La femme d'un homme qui
22/09/2013 Coups de coeur
Dans la peau du narrateur qui. Qui ne peut pas être fiable et pourtant. Très grand roman lynchien.
Tu découvres ce livre de 2009 (traduit par Françoise Marel en 2011) quand tu commences à suivre la production plutôt incroyable de Quidam Éditeur, et tu le mets soigneusement de côté, instinctivement alléché.

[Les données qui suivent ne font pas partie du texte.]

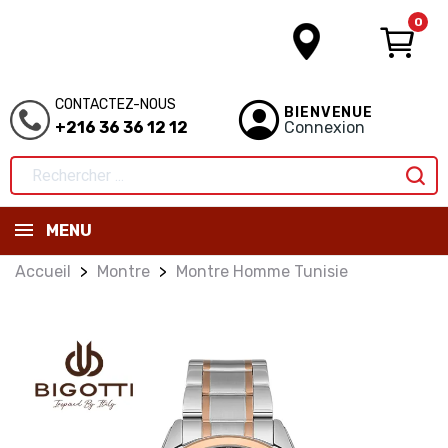
0
CONTACTEZ-NOUS
BIENVENUE
+216 36 36 12 12
Connexion
MENU
Accueil
Montre
Montre Homme Tunisie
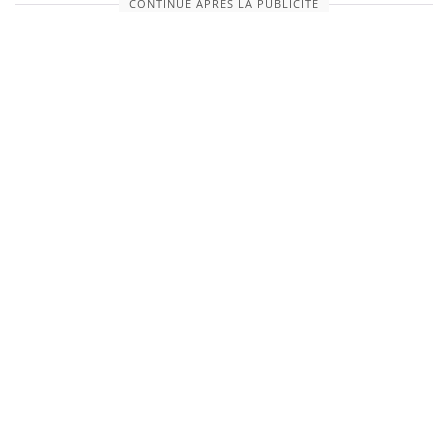
CONTINUE APRÈS LA PUBLICITÉ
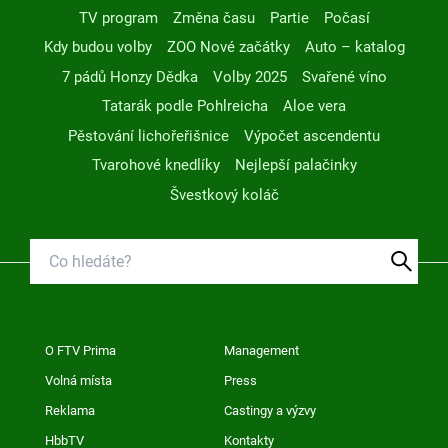
TV program
Změna času
Partie
Počasí
Kdy budou volby
ZOO Nové začátky
Auto – katalog
7 pádů Honzy Dědka
Volby 2025
Svařené víno
Tatarák podle Pohlreicha
Aloe vera
Pěstování lichořeřišnice
Výpočet ascendentu
Tvarohové knedlíky
Nejlepší palačinky
Švestkový koláč
O FTV Prima
Management
Volná místa
Press
Reklama
Castingy a výzvy
HbbTV
Kontakty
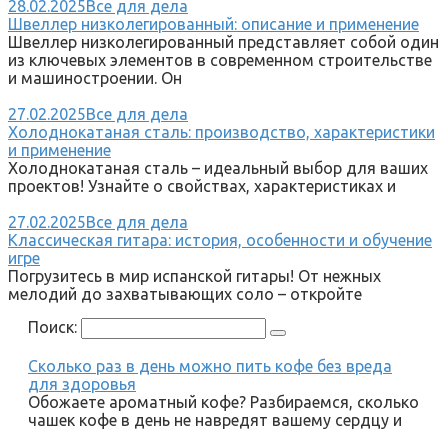
28.02.2025
Все для дела
Швеллер низколегированный: описание и применение
Швеллер низколегированный представляет собой один
из ключевых элементов в современном строительстве
и машиностроении. Он
27.02.2025
Все для дела
Холоднокатаная сталь: производство, характеристики
и применение
Холоднокатаная сталь – идеальный выбор для ваших
проектов! Узнайте о свойствах, характеристиках и
27.02.2025
Все для дела
Классическая гитара: история, особенности и обучение
игре
Погрузитесь в мир испанской гитары! От нежных
мелодий до захватывающих соло – откройте
Поиск:
Сколько раз в день можно пить кофе без вреда
для здоровья
Обожаете ароматный кофе? Разбираемся, сколько
чашек кофе в день не навредят вашему сердцу и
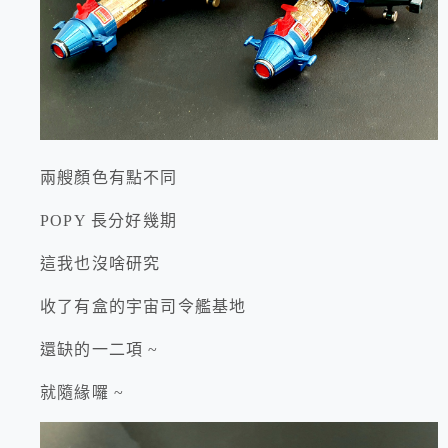
兩艘顏色有點不同
POPY 長分好幾期
這我也沒啥研究
收了有盒的宇宙司令艦基地
還缺的一二項 ~
就隨緣囉 ~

Puis tu t’aperçois que Claro en dit grand bien, d’abord par écrit sur son roboratif blog « Le clavier cannibale », puis par oral lors de la mémorable soirée du 21 mars 2013 chez Charybde, précisément consacrée à Quidam.
Tu plonges tout à coup, et tu réalises vite que tu atteins là sans doute le summum de ce qu’un romancier peut te proposer en jouant avec un « narrateur non fiable ».

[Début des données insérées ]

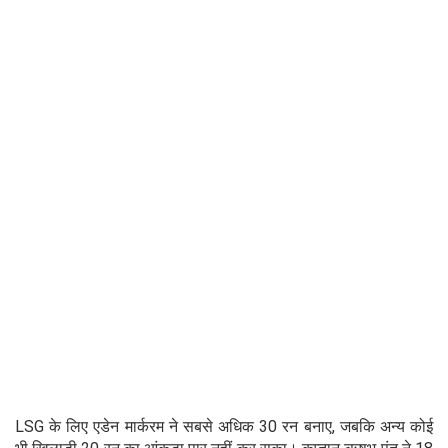
LSG के लिए एडेन मार्करम ने सबसे अधिक 30 रन बनाए, जबकि अन्य कोई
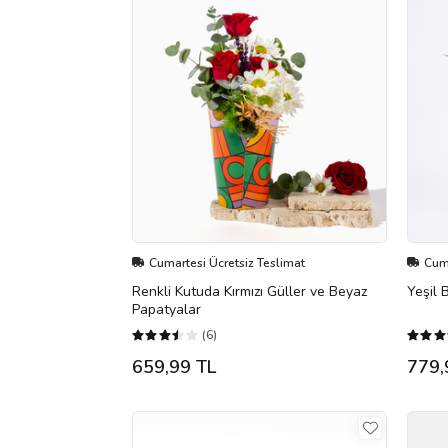
Cumartesi Ücretsiz Teslimat
Cuma
Renkli Kutuda Kırmızı Güller ve Beyaz
Yeşil 
Papatyalar
(6)
659,99 TL
779,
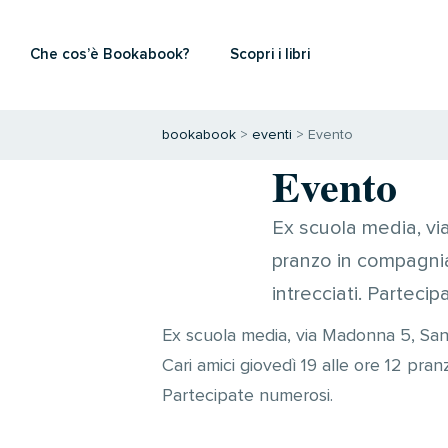
Che cos’è Bookabook?
Scopri i libri
bookabook
>
eventi
>
Evento
Evento
Ex scuola media, via
pranzo in compagnia 
intrecciati. Parteci
Ex scuola media, via Madonna 5, San
Cari amici giovedì 19 alle ore 12 pra
Partecipate numerosi.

Aux côtés de cette femme fétu, femme ballottée, femme jetée sur une piste comme un chien efflanqué cherchant un os par habitude ou par prédestination, tu vis en anorexique et boulimique ni repentie ni soignée, maintenue vaguement à flot par des monceaux de petits cachets dont les noms s’échangent comme de secrets talismans entre initiés, mariée à la va-vite, comme on s’accroche - dans un dernier geste avant de sombrer - à la planche de salut, à Vincent, cadre d’une entreprise florissante de cosmétiques, lancé en bouée salvatrice par ta meilleure amie, prêtresse new age, il y a six mois, et dont on t’apprend justement à l’instant la mort, dans des circonstances pour le moins sordides, dans une chambre d’hôtel, faisant désormais de toi « la femme d’un homme qui »… Qui est mort accidentellement comme David Carradine, ce qui ne pourra désormais que se chuchoter, à voix amortie, en détournant les yeux…

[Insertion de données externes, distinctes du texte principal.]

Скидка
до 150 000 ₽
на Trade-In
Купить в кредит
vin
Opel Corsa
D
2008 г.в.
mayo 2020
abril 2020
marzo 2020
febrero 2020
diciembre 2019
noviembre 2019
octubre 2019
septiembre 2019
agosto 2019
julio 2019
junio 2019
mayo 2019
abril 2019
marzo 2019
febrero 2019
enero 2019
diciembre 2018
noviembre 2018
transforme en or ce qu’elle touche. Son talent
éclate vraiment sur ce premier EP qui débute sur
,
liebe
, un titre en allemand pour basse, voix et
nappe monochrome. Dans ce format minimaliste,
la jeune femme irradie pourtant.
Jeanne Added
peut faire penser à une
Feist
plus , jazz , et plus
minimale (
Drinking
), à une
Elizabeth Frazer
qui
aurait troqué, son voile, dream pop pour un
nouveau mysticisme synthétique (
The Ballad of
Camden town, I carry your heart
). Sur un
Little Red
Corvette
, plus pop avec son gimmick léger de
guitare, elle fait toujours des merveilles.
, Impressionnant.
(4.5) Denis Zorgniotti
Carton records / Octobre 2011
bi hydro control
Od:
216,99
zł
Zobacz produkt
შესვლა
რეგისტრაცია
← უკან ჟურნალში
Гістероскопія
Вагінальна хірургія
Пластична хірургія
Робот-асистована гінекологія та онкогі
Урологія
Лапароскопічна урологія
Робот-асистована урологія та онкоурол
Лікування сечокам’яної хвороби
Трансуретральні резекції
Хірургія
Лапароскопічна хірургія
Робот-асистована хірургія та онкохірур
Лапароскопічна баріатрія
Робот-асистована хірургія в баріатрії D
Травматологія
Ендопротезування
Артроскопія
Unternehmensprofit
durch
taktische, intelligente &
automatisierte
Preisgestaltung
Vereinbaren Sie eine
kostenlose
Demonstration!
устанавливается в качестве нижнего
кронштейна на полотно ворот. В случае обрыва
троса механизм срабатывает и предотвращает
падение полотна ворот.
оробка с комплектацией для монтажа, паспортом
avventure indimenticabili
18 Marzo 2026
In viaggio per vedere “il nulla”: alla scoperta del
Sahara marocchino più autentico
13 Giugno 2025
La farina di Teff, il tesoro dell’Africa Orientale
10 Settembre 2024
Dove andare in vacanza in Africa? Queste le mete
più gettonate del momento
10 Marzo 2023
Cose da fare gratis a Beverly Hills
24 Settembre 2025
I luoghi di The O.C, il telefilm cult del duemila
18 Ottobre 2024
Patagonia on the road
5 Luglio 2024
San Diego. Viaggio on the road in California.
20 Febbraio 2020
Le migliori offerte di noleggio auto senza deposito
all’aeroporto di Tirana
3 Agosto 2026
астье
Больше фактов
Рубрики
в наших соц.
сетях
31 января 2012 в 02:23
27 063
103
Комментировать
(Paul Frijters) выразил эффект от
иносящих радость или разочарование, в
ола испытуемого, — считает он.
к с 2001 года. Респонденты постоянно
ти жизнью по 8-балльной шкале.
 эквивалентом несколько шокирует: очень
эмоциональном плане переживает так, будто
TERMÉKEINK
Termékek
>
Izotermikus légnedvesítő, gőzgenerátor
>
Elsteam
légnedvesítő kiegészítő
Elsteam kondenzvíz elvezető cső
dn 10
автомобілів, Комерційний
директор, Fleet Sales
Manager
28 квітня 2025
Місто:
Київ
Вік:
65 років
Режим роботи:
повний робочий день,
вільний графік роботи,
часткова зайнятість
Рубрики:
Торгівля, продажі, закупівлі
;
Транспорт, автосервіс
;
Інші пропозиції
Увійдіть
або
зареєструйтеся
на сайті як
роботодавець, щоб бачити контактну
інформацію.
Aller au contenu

Tu ne sais pas vraiment d’où te vient cette impulsion, suivant la découverte de quelques incohérences et mensonges peut-être pas anodins, en démarrant les démarches funéraires, impulsion qui te pousse à partir, séance tenante, et à remonter la piste des derniers jours de feu ton mari, découvrant vite à chaque pas d’insondables chausse-trappes, dont tu n’es pas sûre de comprendre la teneur, mais qui dessinent toutefois peu à peu une horreur à faire frémir le Dantec de l’époque lointaine où il écrivait, à nimber ton chemin d’une aura que l’on croyait jusqu’ici réservée à David Lynch, et à conforter le constat évident que tout est marchandise, que des employés à la CLEER peuvent faire briller de mille feux élégants, racés, richement dotés en frais de mission et quasi-mystiques.
Tu fonces en cercles qui finissent pourtant par faire ligne, en émettant toujours davantage de bribes d’un langage haché, cru, violent, difficile à suivre clairement, à petites goulées rageuses dont tu ne sais pas, au fond, si tu cherches à y aspirer de l’air pour survivre ou de l’eau poisseuse pour te noyer, définitivement.
Tu comprends en avançant que si tout ici est écrit à la deuxième personne, ce n’est certainement ni neutre ni gratuit.
Tu savoures le bonheur d’une grande lecture qui te change.